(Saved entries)
------------

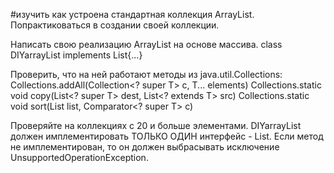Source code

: ﻿#изучить как устроена стандартная коллекция ArrayList. Попрактиковаться в создании своей коллекции.

Написать свою реализацию ArrayList на основе массива. class DIYarrayList implements List{...}

Проверить, что на ней работают методы из java.util.Collections: Collections.addAll(Collection<? super T> c, T... elements) Collections.static void copy(List<? super T> dest, List<? extends T> src) Collections.static void sort(List list, Comparator<? super T> c)

Проверяйте на коллекциях с 20 и больше элементами.
DIYarrayList должен имплементировать ТОЛЬКО ОДИН интерфейс - List.
Если метод не имплементирован, то он должен выбрасывать исключение UnsupportedOperationException.

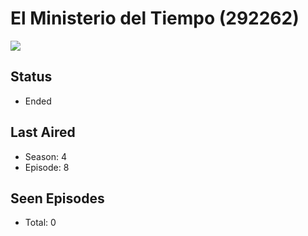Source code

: # El Ministerio del Tiempo (292262)

<img src="https://dg31sz3gwrwan.cloudfront.net/poster/292262/1061956-0-optimized.jpg" />

## Status
* Ended
## Last Aired
* Season: 4
* Episode: 8
## Seen Episodes
* Total: 0
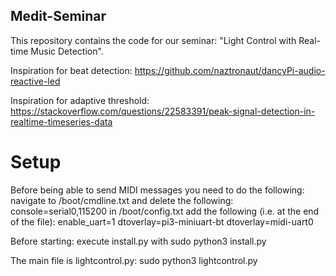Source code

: ## Medit-Seminar
This repository contains the code for our seminar: "Light Control with Real-time Music Detection".

Inspiration for beat detection: https://github.com/naztronaut/dancyPi-audio-reactive-led

Inspiration for adaptive threshold: https://stackoverflow.com/questions/22583391/peak-signal-detection-in-realtime-timeseries-data

# Setup
Before being able to send MIDI messages you need to do the following:
navigate to /boot/cmdline.txt and delete the following: console=serial0,115200
in /boot/config.txt add the following (i.e. at the end of the file):
enable_uart=1
dtoverlay=pi3-miniuart-bt
dtoverlay=midi-uart0


Before starting: execute install.py with sudo python3 install.py

The main file is lightcontrol.py: sudo python3 lightcontrol.py

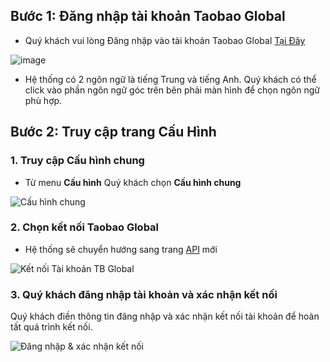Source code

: 
## Bước 1: Đăng nhập tài khoản Taobao Global
- Quý khách vui lòng Đăng nhập vào tài khoản Taobao Global [Tại Đây](https://distributor.taobao.global/apps/seller/login)

![image](https://github.com/gobizvn/gobiz-docs/assets/73226975/0ecda983-86ee-4d21-bef5-3f4c2fb6f7be)

- Hệ thống có 2 ngôn ngữ là tiếng Trung và tiếng Anh. Quý khách có thể click vào phần ngôn ngữ góc trên bên phải màn hình để chọn ngôn ngữ phù hợp.

## Bước 2: Truy cập trang Cấu Hình
### 1. Truy cập Cấu hình chung
- Từ menu **Cấu hình** Quý khách chọn **Cấu hình chung**

![Cấu hình chung](https://github.com/gobizvn/gobiz-docs/assets/73226975/8cbdb6f0-b4d1-4a3f-8fab-f9cf4398c54e)

### 2. Chọn kết nối Taobao Global 

- Hệ thống sẽ chuyển hướng sang trang [API](https://api.taobao.global/oauth/authorize?response_type=code&force_auth=true&redirect_uri=https://purchase.jieyun.asia/admin/v1/taobao-auth-callback&client_id=500822&state=2574_old) mới 

![Kết nối Tài khoản TB Global](https://github.com/gobizvn/gobiz-docs/assets/73226975/2b2a29b5-3fb1-453c-ab6c-cb3b8b0a7a6b)

### 3. Quý khách đăng nhập tài khoản và xác nhận kết nối

Quý khách điền thông tin đăng nhập và xác nhận kết nối tài khoản để hoàn tất quá trình kết nối. 
  
![Đăng nhập & xác nhận kết nối](https://github.com/gobizvn/gobiz-docs/assets/73226975/391f7551-1b9a-4284-a649-677c86b669ec)




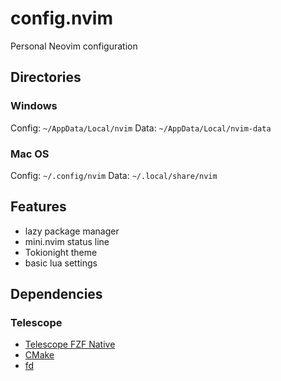 # config.nvim

Personal Neovim configuration

## Directories

### Windows

Config: `~/AppData/Local/nvim`
Data: `~/AppData/Local/nvim-data` 

### Mac OS

Config: `~/.config/nvim`
Data: `~/.local/share/nvim`

## Features

- lazy package manager
- mini.nvim status line
- Tokionight theme
- basic lua settings


## Dependencies

### Telescope

- [Telescope FZF Native](https://github.com/nvim-telescope/telescope-fzf-native.nvim)
- [CMake](https://cmake.org/download/)
- [fd](https://github.com/sharkdp/fd)


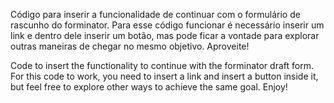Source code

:Código para inserir a funcionalidade de continuar com o formulário de rascunho do forminator. Para esse código funcionar é necessário inserir um link e dentro dele inserir um botão, mas pode ficar a vontade para explorar outras maneiras de chegar no mesmo objetivo. Aproveite!

Code to insert the functionality to continue with the forminator draft form. For this code to work, you need to insert a link and insert a button inside it, but feel free to explore other ways to achieve the same goal. Enjoy!

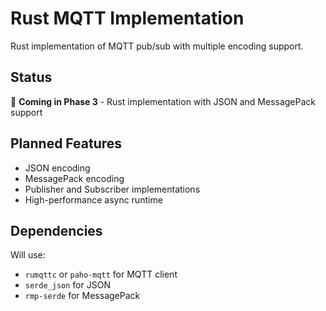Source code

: # Rust MQTT Implementation

Rust implementation of MQTT pub/sub with multiple encoding support.

## Status

🚧 **Coming in Phase 3** - Rust implementation with JSON and MessagePack support

## Planned Features

- JSON encoding
- MessagePack encoding
- Publisher and Subscriber implementations
- High-performance async runtime

## Dependencies

Will use:
- `rumqttc` or `paho-mqtt` for MQTT client
- `serde_json` for JSON
- `rmp-serde` for MessagePack

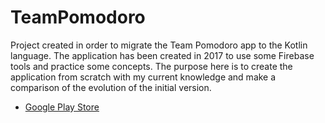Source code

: # TeamPomodoro
Project created in order to migrate the Team Pomodoro app to the Kotlin language. The application has been created in 2017 to use some Firebase tools and practice some concepts. The purpose here is to create the application from scratch with my current knowledge and make a comparison of the evolution of the initial version.

- [Google Play Store](https://play.google.com/store/apps/details?id=com.pomoteam.app)
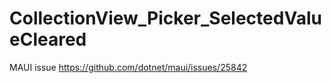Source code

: # CollectionView_Picker_SelectedValueCleared

MAUI issue https://github.com/dotnet/maui/issues/25842
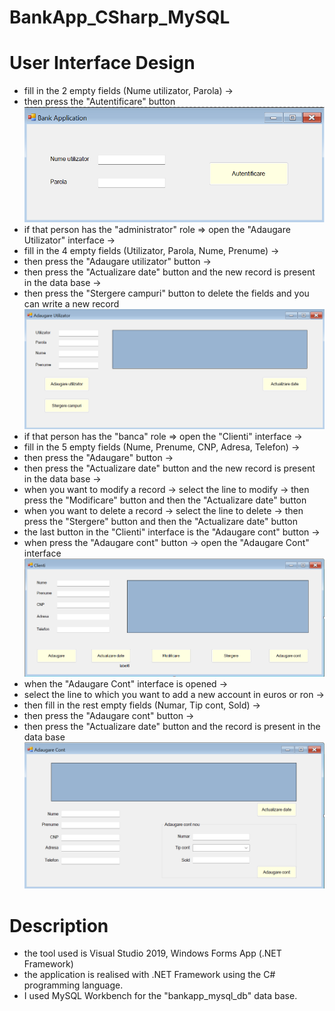 # BankApp_CSharp_MySQL

# User Interface Design
- fill in the 2 empty fields (Nume utilizator, Parola) ->
- then press the "Autentificare" button
![](the%20Bank%20Application%20interface.png)
- if that person has the "administrator" role => open the "Adaugare Utilizator" interface ->
- fill in the 4 empty fields (Utilizator, Parola, Nume, Prenume) ->
- then press the "Adaugare utilizator" button ->
- then press the "Actualizare date" button and the new record is present in the data base ->
- then press the "Stergere campuri" button to delete the fields and you can write a new record
![](photo%20with%20the%20Adaugare%20Utilizator%20interface.png)
- if that person has the "banca" role => open the "Clienti" interface ->
- fill in the 5 empty fields (Nume, Prenume, CNP, Adresa, Telefon) ->
- then press the "Adaugare" button ->
- then press the "Actualizare date" button and the new record is present in the data base ->
- when you want to modify a record -> select the line to modify -> then press the "Modificare" button and then the "Actualizare date" button
- when you want to delete a record -> select the line to delete -> then press the "Stergere" button and then the "Actualizare date" button
- the last button in the "Clienti" interface is the "Adaugare cont" button -> 
- when press the "Adaugare cont" button -> open the "Adaugare Cont" interface
![](photo%20with%20the%20Clienti%20interface.png)
- when the "Adaugare Cont" interface is opened ->
- select the line to which you want to add a new account in euros or ron ->
- then fill in the rest empty fields (Numar, Tip cont, Sold) ->
- then press the "Adaugare cont" button ->
- then press the "Actualizare date" button and the record is present in the data base
![](photo%20with%20the%20Adaugare%20Cont%20interface.png)

# Description
- the tool used is Visual Studio 2019, Windows Forms App (.NET Framework)
- the application is realised with .NET Framework using the C# programming language.
- I used MySQL Workbench for the "bankapp_mysql_db" data base.

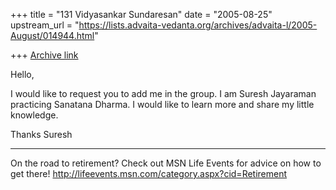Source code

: +++
title = "131 Vidyasankar Sundaresan"
date = "2005-08-25"
upstream_url = "https://lists.advaita-vedanta.org/archives/advaita-l/2005-August/014944.html"

+++
[Archive link](https://lists.advaita-vedanta.org/archives/advaita-l/2005-August/014944.html)


Hello,

I would like to request you to add me in the group.
I am Suresh Jayaraman practicing Sanatana Dharma. I would like to learn more
and share my little knowledge.

Thanks
Suresh

_________________________________________________________________
On the road to retirement? Check out MSN Life Events for advice on how to 
get there! http://lifeevents.msn.com/category.aspx?cid=Retirement


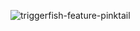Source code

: ![triggerfish-feature-pinktail](https://github.com/user-attachments/assets/20abdde2-9a63-4fce-a873-f57fc14de8cf)

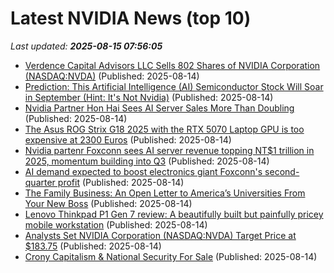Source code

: # Latest NVIDIA News (top 10)
_Last updated: **2025-08-15 07:56:05**_

- [Verdence Capital Advisors LLC Sells 802 Shares of NVIDIA Corporation (NASDAQ:NVDA)](https://www.etfdailynews.com/2025/08/14/verdence-capital-advisors-llc-sells-802-shares-of-nvidia-corporation-nasdaqnvda/) (Published: 2025-08-14)
- [Prediction: This Artificial Intelligence (AI) Semiconductor Stock Will Soar in September (Hint: It's Not Nvidia)](https://consent.yahoo.com/v2/collectConsent?sessionId=1_cc-session_f7dcefac-88e3-4b68-bb69-308b52d8532e) (Published: 2025-08-14)
- [Nvidia Partner Hon Hai Sees AI Server Sales More Than Doubling](https://www.livemint.com/companies/news/nvidia-partner-hon-hai-sees-ai-server-sales-more-than-doubling-11755156476809.html) (Published: 2025-08-14)
- [The Asus ROG Strix G18 2025 with the RTX 5070 Laptop GPU is too expensive at 2300 Euros](https://www.notebookcheck.net/The-Asus-ROG-Strix-G18-2025-with-the-RTX-5070-Laptop-GPU-is-too-expensive-at-2300-Euros.1085572.0.html) (Published: 2025-08-14)
- [Nvidia partenr Foxconn sees AI server revenue topping NT$1 trillion in 2025, momentum building into Q3](https://www.digitimes.com/news/a20250814VL208/foxconn-ai-server-growth-demand-infrastructure.html) (Published: 2025-08-14)
- [AI demand expected to boost electronics giant Foxconn's second-quarter profit](https://www.thehindubusinessline.com/info-tech/ai-demand-expected-to-boost-electronics-giant-foxconns-second-quarter-profit/article69931446.ece) (Published: 2025-08-14)
- [The Family Business: An Open Letter to America’s Universities From Your New Boss](https://www.insidehighered.com/opinion/views/2025/08/14/family-business-open-letter-satireopinion) (Published: 2025-08-14)
- [Lenovo Thinkpad P1 Gen 7 review: A beautifully built but painfully pricey mobile workstation](https://www.creativebloq.com/tech/laptops/lenovo-thinkpad-p1-gen-7-review-a-beautifully-built-but-painfully-pricey-mobile-workstation) (Published: 2025-08-14)
- [Analysts Set NVIDIA Corporation (NASDAQ:NVDA) Target Price at $183.75](https://www.etfdailynews.com/2025/08/14/analysts-set-nvidia-corporation-nasdaqnvda-target-price-at-183-75/) (Published: 2025-08-14)
- [Crony Capitalism & National Security For Sale](https://biztoc.com/x/60748b2e9d5cbf07) (Published: 2025-08-14)
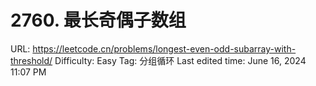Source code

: # 2760. 最长奇偶子数组

URL: https://leetcode.cn/problems/longest-even-odd-subarray-with-threshold/
Difficulty: Easy
Tag: 分组循环
Last edited time: June 16, 2024 11:07 PM
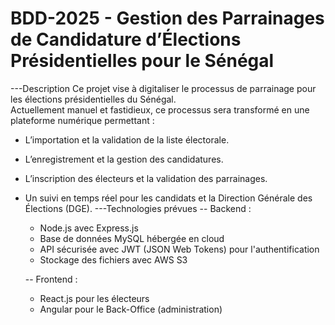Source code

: # BDD-2025 - Gestion des Parrainages de Candidature d’Élections Présidentielles pour le Sénégal
---Description
Ce projet vise à digitaliser le processus de parrainage pour les élections présidentielles du Sénégal.  
Actuellement manuel et fastidieux, ce processus sera transformé en une plateforme numérique permettant :
- L’importation et la validation de la liste électorale.
- L’enregistrement et la gestion des candidatures.
- L’inscription des électeurs et la validation des parrainages.
- Un suivi en temps réel pour les candidats et la Direction Générale des Élections (DGE).
---Technologies prévues
    -- Backend : 
    - Node.js avec Express.js
    - Base de données MySQL hébergée en cloud
    - API sécurisée avec JWT (JSON Web Tokens) pour l'authentification
    - Stockage des fichiers avec AWS S3 

    -- Frontend : 
    - React.js pour les électeurs  
    - Angular pour le Back-Office (administration)

  

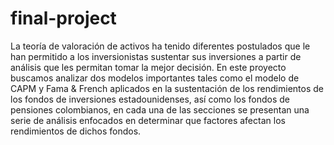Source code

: # final-project

La teoría de valoración de activos ha tenido diferentes postulados que le han permitido a los
inversionistas sustentar sus inversiones a partir de análisis que les permitan tomar la mejor
decisión. En este proyecto buscamos analizar dos modelos importantes tales como el modelo
de CAPM y Fama & French aplicados en la sustentación de los rendimientos de los fondos de
inversiones estadounidenses, así como los fondos de pensiones colombianos, en cada una de
las secciones se presentan una serie de análisis enfocados en determinar que factores afectan
los rendimientos de dichos fondos.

------------

> _WHAT THE TASK REQUIRES_
Check the records above and copy each line that has the string "when".

> _OUTPUT OF THE TASK_
- when you want to modify a record -> select the line to modify -> then press the "Modificare" button and then the "Actualizare date" button
- when you want to delete a record -> select the line to delete -> then press the "Stergere" button and then the "Actualizare date" button
- when press the "Adaugare cont" button -> open the "Adaugare Cont" interface
- when the "Adaugare Cont" interface is opened ->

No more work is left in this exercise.